-- WHAT TO WORK ON --
Please print the whole listing again, exactly as shown.

-- TASK DATA --

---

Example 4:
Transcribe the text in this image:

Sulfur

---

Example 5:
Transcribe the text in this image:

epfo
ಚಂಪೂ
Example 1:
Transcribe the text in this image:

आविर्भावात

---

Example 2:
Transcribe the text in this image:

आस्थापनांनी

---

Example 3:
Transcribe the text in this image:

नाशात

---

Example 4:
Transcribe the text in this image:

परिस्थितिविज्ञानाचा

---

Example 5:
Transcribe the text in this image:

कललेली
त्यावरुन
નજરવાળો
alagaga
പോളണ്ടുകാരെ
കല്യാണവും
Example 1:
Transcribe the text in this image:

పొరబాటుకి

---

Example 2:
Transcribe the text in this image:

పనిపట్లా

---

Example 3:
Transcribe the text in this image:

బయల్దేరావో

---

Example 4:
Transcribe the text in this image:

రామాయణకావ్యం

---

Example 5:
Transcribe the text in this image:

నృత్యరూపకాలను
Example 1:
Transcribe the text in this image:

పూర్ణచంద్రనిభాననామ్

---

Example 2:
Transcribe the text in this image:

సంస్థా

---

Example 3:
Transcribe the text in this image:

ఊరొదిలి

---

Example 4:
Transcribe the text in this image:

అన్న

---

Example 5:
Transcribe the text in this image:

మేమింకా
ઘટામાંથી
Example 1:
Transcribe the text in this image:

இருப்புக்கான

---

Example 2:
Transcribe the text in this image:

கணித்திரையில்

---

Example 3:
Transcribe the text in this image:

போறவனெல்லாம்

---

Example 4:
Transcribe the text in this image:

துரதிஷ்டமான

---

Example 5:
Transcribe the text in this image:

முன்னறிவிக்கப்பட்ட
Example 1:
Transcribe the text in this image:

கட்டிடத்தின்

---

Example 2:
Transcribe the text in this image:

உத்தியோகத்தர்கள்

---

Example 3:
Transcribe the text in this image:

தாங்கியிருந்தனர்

-- SOLVED PROBLEM --
---

Example 4:
Transcribe the text in this image:

Sulfur

---

Example 5:
Transcribe the text in this image:

epfo
ಚಂಪೂ
Example 1:
Transcribe the text in this image:

आविर्भावात

---

Example 2:
Transcribe the text in this image:

आस्थापनांनी

---

Example 3:
Transcribe the text in this image:

नाशात

---

Example 4:
Transcribe the text in this image:

परिस्थितिविज्ञानाचा

---

Example 5:
Transcribe the text in this image:

कललेली
त्यावरुन
નજરવાળો
alagaga
പോളണ്ടുകാരെ
കല്യാണവും
Example 1:
Transcribe the text in this image:

పొరబాటుకి

---

Example 2:
Transcribe the text in this image:

పనిపట్లా

---

Example 3:
Transcribe the text in this image:

బయల్దేరావో

---

Example 4:
Transcribe the text in this image:

రామాయణకావ్యం

---

Example 5:
Transcribe the text in this image:

నృత్యరూపకాలను
Example 1:
Transcribe the text in this image:

పూర్ణచంద్రనిభాననామ్

---

Example 2:
Transcribe the text in this image:

సంస్థా

---

Example 3:
Transcribe the text in this image:

ఊరొదిలి

---

Example 4:
Transcribe the text in this image:

అన్న

---

Example 5:
Transcribe the text in this image:

మేమింకా
ઘટામાંથી
Example 1:
Transcribe the text in this image:

இருப்புக்கான

---

Example 2:
Transcribe the text in this image:

கணித்திரையில்

---

Example 3:
Transcribe the text in this image:

போறவனெல்லாம்

---

Example 4:
Transcribe the text in this image:

துரதிஷ்டமான

---

Example 5:
Transcribe the text in this image:

முன்னறிவிக்கப்பட்ட
Example 1:
Transcribe the text in this image:

கட்டிடத்தின்

---

Example 2:
Transcribe the text in this image:

உத்தியோகத்தர்கள்

---

Example 3:
Transcribe the text in this image:

தாங்கியிருந்தனர்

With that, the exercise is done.